Eine dubiose Geschäftsmethode deckte Werner Knaupp, Fachgebietsleiter Photovoltaik Anlagen- und Systemtechnik am Zentrum für Sonnenenergie- und Wasserstoff-Forschung auf: Zwar liegen die Garantiezeiten für die Leistung von Solarmodulen bei mittlerweile schier unglaublichen Zeiträumen von maximal 26 Jahren, sie beziehen sich aber immer auf andere Werte. Während, laut Knaupp, AstroPower zum Beispiel 80 Prozent der Leistung 20 Jahre lang garantierte, biete Solon für einige Modultypen lediglich 15 Jahre auf 90 Prozent der gelieferten Leistung, wie hoch auch immer die sein mag. Manfred Bächler von der Phönix AG gehört zu den ersten Installateuren, die Verträge über garantiere Stormerträge anbieten. Für rund 250 Mark im Jahr garantiert Bächler dem Kunden in Kombination mit einem bis zu fünf Jahre dauernden Servicevertrag eine bestimmte Stromernte. Den konkreten Betrag berechnet Bächler über Simulationssoftware auf Basis der Langzeit-Einstrahlungsdaten des Deutschen Wetterdienstes abzüglich einer Sicherheitsmarge von 20 Prozent. Allerdings zahlt Bächler nicht nur eine Entschädigung bei Unterschreitung des von ihm berechneten Wertes, sondern fordert auch eine Gewinnbeteiligung bei Überschreitung.

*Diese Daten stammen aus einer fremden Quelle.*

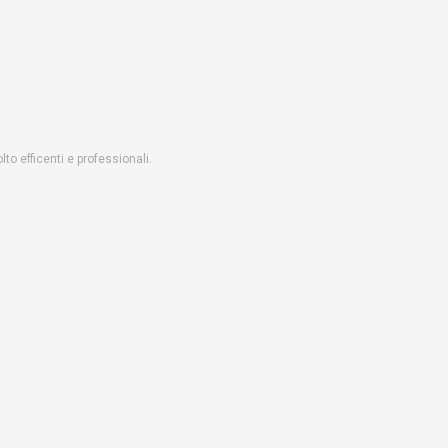
o efficenti e professionali.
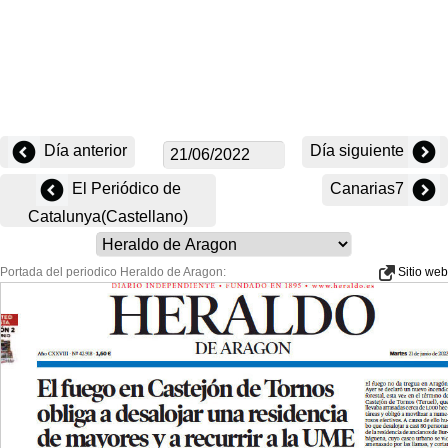
Día anterior
Día siguiente
El Periódico de
Canarias7
Catalunya(Castellano)
Portada del periodico Heraldo de Aragon:
Sitio web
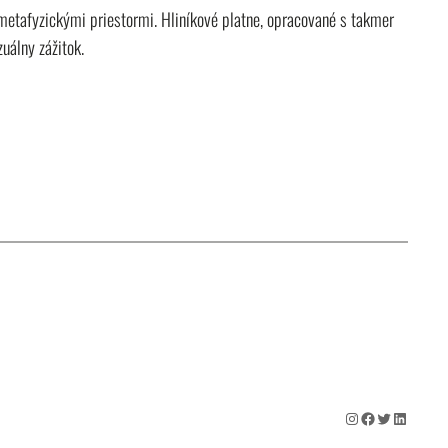
 metafyzickými priestormi. Hliníkové platne, opracované s takmer
uálny zážitok.
Instagram
Facebook
Twitter
LinkedIn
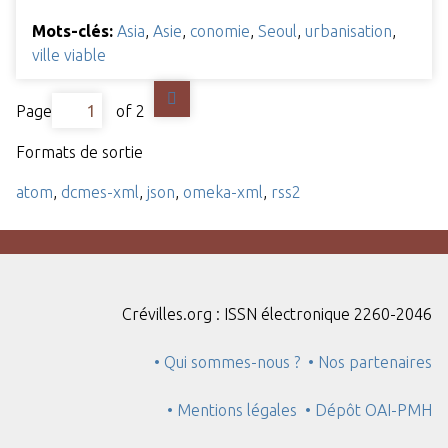
Mots-clés:
Asia
,
Asie
,
conomie
,
Seoul
,
urbanisation
,
ville viable
Page
of 2
Formats de sortie
atom
,
dcmes-xml
,
json
,
omeka-xml
,
rss2
Crévilles.org : ISSN électronique 2260-2046
• Qui sommes-nous ?
• Nos partenaires
• Mentions légales
• Dépôt OAI-PMH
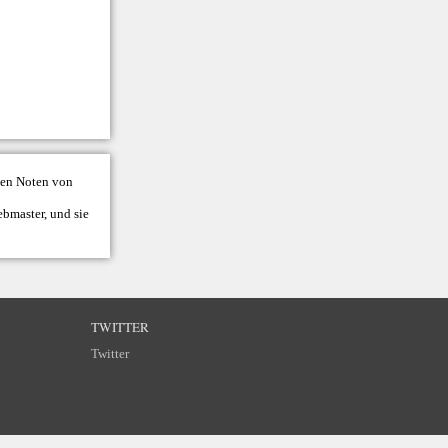
llen Noten von
bmaster
, und sie
TWITTER
Twitter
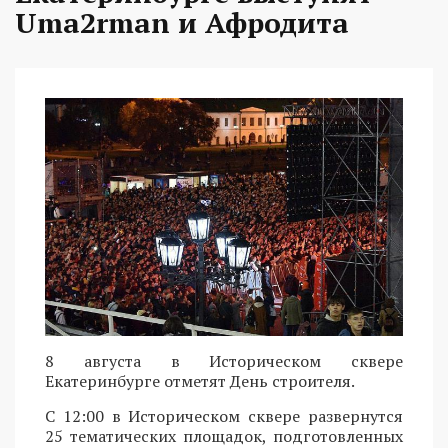
Uma2rman и Афродита
8 августа в Историческом сквере
Екатеринбурге отметят День строителя.
С 12:00 в Историческом сквере развернутся
25 тематических площадок, подготовленных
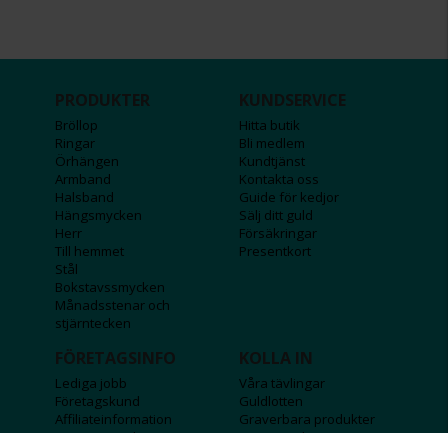
PRODUKTER
KUNDSERVICE
Bröllop
Hitta butik
Ringar
Bli medlem
Örhängen
Kundtjänst
Armband
Kontakta oss
Halsband
Guide för kedjor
Hängsmycken
Sälj ditt guld
Herr
Försäkringar
Till hemmet
Presentkort
Stål
Bokstavssmycken
Månadsstenar och
stjärntecken
FÖRETAGSINFO
KOLLA IN
Lediga jobb
Våra tävlingar
Företagskund
Guldlotten
Affiliateinformation
Graverbara produkter
Integritetspolicy
Rosa Bandet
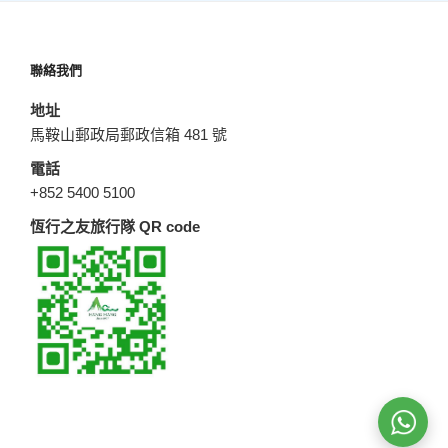
聯絡我們
地址
馬鞍山郵政局郵政信箱 481 號
電話
+852 5400 5100
恆行之友旅行隊 QR code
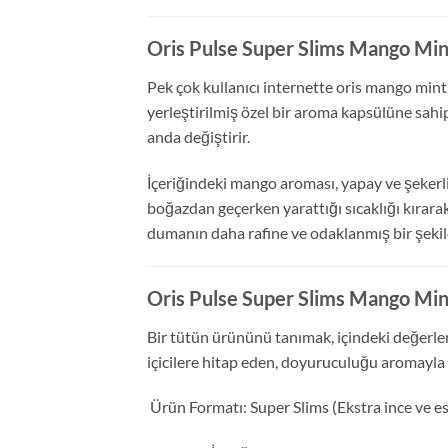
Oris Pulse Super Slims Mango Mint
Pek çok kullanıcı internette oris mango mint 
yerleştirilmiş özel bir aroma kapsülüne sahip
anda değiştirir.
İçeriğindeki mango aroması, yapay ve şekerli
boğazdan geçerken yarattığı sıcaklığı kırarak
dumanın daha rafine ve odaklanmış bir şeki
Oris Pulse Super Slims Mango Mint
Bir tütün ürününü tanımak, içindeki değerler
içicilere hitap eden, doyuruculuğu aromayla
Ürün Formatı: Super Slims (Ekstra ince ve es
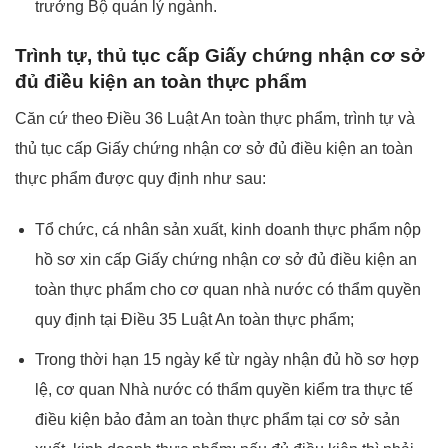
trưởng Bộ quản lý ngành.
Trình tự, thủ tục cấp Giấy chứng nhận cơ sở
đủ điều kiện an toàn thực phẩm
Căn cứ theo Điều 36 Luật An toàn thực phẩm, trình tự và
thủ tục cấp Giấy chứng nhận cơ sở đủ điều kiện an toàn
thực phẩm được quy định như sau:
Tổ chức, cá nhân sản xuất, kinh doanh thực phẩm nộp
hồ sơ xin cấp Giấy chứng nhận cơ sở đủ điều kiện an
toàn thực phẩm cho cơ quan nhà nước có thẩm quyền
quy định tại Điều 35 Luật An toàn thực phẩm;
Trong thời hạn 15 ngày kể từ ngày nhận đủ hồ sơ hợp
lệ, cơ quan Nhà nước có thẩm quyền kiểm tra thực tế
điều kiện bảo đảm an toàn thực phẩm tại cơ sở sản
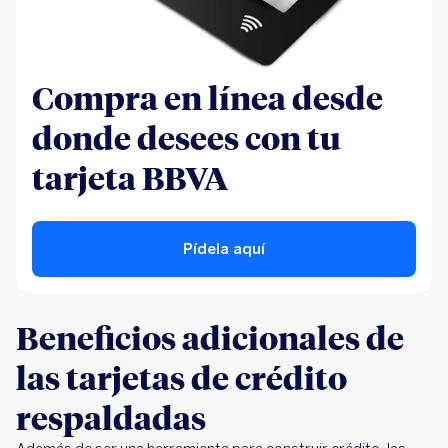
Compra en línea desde
donde desees con tu
tarjeta BBVA
Pídela aquí
Beneficios adicionales de
las tarjetas de crédito
respaldadas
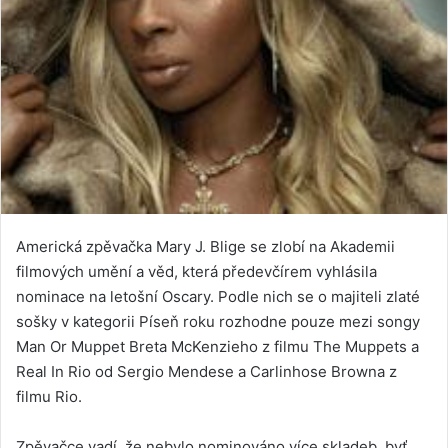
Americká zpěvačka Mary J. Blige se zlobí na Akademii
filmových umění a věd, která předevčírem vyhlásila
nominace na letošní Oscary. Podle nich se o majiteli zlaté
sošky v kategorii Píseň roku rozhodne pouze mezi songy
Man Or Muppet Breta McKenzieho z filmu The Muppets a
Real In Rio od Sergio Mendese a Carlinhose Browna z
filmu Rio.
Zpěvačce vadí, že nebylo nominováno více skladeb, byť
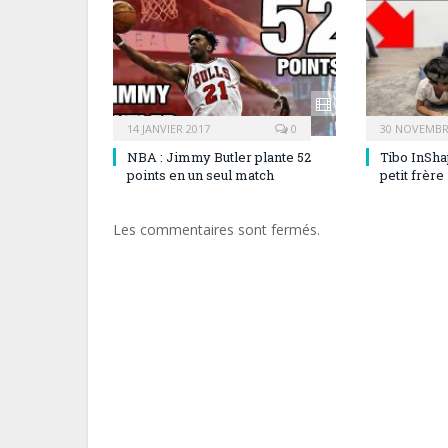
14 JANVIER 2017
0
30 NOVEMBR
NBA : Jimmy Butler plante 52
Tibo InSha
points en un seul match
petit frère
Les commentaires sont fermés.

In der anschließenden Podiumsdiskussion stimmten alle überein, dass mittelfristig selbst Investoren kleiner Anlagen durchaus Verträge über garantierte Stromerträge abschließen werden.

Erst knapp eine Stunde nach Beendigung der Konferenz durften wir auf dem Rückweg via Radio erfahren, dass das CDU-regierte Thüringen nach erfolgreicher Lobbyarbeit der regionalen Solarindustrie, des Modulherstellers Antec und des Siliziumherstellers PV Silicon, den Weg für das EEG durch den Bundesrat geebnet hatte.